— Exercise requirements —
Within the data below, determine how many lines contain "linecap" and supply only that figure.

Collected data
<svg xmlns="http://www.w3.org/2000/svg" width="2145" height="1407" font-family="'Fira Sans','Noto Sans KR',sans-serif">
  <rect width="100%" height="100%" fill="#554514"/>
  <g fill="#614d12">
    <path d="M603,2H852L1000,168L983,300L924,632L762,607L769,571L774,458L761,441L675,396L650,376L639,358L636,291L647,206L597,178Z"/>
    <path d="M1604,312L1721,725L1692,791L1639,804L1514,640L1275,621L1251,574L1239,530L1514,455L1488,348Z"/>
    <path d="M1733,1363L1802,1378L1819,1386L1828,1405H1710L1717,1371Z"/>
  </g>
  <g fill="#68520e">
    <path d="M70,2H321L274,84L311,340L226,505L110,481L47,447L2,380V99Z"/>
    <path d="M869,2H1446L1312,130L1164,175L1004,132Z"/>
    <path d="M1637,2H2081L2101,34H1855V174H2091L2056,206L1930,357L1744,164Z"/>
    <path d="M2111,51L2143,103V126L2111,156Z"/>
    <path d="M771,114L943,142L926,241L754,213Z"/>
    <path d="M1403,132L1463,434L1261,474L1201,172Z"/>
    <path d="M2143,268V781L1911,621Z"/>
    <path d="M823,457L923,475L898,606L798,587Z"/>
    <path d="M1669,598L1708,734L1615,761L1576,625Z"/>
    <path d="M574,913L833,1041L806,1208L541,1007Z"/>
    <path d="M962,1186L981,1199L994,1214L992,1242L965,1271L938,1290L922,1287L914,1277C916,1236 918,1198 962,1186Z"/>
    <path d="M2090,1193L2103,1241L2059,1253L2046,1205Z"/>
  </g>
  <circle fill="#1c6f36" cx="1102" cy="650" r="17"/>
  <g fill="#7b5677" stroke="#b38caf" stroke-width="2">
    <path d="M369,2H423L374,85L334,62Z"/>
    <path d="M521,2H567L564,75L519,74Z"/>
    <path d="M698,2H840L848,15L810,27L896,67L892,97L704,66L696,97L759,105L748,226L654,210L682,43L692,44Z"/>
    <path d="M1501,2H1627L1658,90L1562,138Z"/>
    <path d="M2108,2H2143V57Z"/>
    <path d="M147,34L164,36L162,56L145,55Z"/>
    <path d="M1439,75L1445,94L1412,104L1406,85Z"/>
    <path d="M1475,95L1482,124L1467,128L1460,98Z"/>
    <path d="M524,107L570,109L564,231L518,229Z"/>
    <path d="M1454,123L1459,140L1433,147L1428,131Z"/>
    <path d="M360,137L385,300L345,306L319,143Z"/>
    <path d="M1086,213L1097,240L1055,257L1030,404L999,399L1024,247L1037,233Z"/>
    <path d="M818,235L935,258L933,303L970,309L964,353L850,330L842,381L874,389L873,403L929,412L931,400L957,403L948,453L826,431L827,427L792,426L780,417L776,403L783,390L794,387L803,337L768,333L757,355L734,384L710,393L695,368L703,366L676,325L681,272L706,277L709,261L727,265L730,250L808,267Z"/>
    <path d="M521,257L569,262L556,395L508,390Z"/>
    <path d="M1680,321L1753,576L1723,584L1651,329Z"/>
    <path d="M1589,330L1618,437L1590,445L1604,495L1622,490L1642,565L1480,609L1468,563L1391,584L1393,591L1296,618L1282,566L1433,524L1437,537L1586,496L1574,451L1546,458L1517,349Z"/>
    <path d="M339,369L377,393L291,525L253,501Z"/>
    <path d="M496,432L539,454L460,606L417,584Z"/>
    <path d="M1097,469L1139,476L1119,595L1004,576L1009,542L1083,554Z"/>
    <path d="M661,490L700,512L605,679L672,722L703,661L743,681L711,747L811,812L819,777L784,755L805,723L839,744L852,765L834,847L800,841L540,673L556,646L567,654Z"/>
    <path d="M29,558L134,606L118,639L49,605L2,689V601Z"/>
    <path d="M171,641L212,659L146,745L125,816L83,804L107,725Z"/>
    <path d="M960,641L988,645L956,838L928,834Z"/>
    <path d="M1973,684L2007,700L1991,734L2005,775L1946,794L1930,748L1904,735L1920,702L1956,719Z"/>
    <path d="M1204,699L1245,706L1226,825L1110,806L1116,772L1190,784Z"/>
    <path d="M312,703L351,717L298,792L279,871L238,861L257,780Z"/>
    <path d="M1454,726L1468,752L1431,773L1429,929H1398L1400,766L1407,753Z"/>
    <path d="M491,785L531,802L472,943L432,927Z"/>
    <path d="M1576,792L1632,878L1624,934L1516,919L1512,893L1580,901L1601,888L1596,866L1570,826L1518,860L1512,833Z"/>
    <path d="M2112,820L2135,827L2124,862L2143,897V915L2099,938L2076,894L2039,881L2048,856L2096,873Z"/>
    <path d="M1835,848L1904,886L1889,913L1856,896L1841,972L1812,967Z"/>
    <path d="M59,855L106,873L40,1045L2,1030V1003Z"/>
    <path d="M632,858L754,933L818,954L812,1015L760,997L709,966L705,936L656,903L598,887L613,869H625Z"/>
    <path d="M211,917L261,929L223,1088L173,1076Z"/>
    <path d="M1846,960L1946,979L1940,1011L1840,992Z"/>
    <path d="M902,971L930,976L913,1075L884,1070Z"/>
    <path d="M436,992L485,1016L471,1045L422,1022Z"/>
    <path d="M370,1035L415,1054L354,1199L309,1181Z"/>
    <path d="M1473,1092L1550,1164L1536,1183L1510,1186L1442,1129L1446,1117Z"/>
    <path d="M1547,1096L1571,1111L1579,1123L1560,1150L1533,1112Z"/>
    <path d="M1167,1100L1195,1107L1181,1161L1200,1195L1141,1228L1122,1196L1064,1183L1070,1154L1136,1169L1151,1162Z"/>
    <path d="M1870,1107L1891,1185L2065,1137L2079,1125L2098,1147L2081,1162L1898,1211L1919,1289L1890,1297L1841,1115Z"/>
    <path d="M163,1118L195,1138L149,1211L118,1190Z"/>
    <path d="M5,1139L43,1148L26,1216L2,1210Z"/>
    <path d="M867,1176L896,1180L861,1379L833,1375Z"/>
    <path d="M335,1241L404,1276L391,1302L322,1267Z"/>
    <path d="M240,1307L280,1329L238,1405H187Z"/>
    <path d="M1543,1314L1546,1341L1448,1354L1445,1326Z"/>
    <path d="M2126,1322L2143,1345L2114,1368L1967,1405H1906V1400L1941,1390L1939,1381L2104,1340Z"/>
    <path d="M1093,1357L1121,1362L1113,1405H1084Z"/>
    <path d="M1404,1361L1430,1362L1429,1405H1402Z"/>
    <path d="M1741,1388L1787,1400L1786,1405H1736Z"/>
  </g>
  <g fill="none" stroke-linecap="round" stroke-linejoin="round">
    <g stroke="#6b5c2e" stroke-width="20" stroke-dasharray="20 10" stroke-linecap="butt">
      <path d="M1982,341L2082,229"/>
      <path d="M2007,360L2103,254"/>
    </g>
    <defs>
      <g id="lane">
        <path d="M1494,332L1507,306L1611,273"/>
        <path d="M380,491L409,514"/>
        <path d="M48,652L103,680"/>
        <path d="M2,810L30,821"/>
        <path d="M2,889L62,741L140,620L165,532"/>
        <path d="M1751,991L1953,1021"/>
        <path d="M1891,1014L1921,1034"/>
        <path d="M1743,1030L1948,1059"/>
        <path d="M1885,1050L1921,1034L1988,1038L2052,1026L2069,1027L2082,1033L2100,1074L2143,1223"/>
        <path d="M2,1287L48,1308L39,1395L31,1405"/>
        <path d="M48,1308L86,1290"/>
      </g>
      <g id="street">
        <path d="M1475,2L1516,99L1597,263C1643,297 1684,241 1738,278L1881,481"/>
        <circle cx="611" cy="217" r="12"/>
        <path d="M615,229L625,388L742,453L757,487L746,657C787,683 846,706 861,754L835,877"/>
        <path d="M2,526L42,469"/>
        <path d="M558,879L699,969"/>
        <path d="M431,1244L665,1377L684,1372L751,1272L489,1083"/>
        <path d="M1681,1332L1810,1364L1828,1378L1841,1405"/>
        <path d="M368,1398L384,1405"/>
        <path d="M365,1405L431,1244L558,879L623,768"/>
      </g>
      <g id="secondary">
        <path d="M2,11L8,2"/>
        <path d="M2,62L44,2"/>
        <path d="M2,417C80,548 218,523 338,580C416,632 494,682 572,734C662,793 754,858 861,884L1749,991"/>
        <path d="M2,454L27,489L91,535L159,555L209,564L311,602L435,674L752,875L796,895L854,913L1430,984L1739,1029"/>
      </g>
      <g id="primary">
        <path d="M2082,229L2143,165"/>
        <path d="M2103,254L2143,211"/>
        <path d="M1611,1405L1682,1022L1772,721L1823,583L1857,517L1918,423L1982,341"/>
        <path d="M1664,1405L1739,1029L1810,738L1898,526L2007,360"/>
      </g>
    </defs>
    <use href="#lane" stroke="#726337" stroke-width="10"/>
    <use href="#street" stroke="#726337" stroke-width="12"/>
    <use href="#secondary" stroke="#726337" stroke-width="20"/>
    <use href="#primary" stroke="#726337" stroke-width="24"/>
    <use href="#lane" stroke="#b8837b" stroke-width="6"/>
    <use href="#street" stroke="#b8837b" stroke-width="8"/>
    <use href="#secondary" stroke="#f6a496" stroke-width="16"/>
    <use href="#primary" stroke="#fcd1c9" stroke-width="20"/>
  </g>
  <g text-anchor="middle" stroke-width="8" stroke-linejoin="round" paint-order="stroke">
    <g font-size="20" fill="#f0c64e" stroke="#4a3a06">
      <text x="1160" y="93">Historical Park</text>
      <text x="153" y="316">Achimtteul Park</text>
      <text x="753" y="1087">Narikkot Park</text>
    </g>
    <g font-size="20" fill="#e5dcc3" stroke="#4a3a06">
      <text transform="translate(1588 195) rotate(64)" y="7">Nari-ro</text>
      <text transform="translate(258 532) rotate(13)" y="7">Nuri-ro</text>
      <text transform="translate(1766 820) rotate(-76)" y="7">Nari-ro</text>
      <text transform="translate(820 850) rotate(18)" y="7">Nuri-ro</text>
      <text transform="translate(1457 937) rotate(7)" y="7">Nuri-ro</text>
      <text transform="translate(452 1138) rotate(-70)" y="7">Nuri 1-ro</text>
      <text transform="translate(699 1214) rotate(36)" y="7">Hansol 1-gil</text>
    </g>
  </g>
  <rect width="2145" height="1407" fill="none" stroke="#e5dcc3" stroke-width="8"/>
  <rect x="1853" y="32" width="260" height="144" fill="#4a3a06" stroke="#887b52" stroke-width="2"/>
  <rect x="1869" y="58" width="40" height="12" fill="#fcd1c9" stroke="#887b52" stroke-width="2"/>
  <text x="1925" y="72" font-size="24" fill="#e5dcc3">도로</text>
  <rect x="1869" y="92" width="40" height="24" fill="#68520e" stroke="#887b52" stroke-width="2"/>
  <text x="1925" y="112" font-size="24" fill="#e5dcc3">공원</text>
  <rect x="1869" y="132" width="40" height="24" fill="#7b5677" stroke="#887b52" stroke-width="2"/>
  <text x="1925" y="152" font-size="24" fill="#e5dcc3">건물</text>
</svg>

— Task solution —
2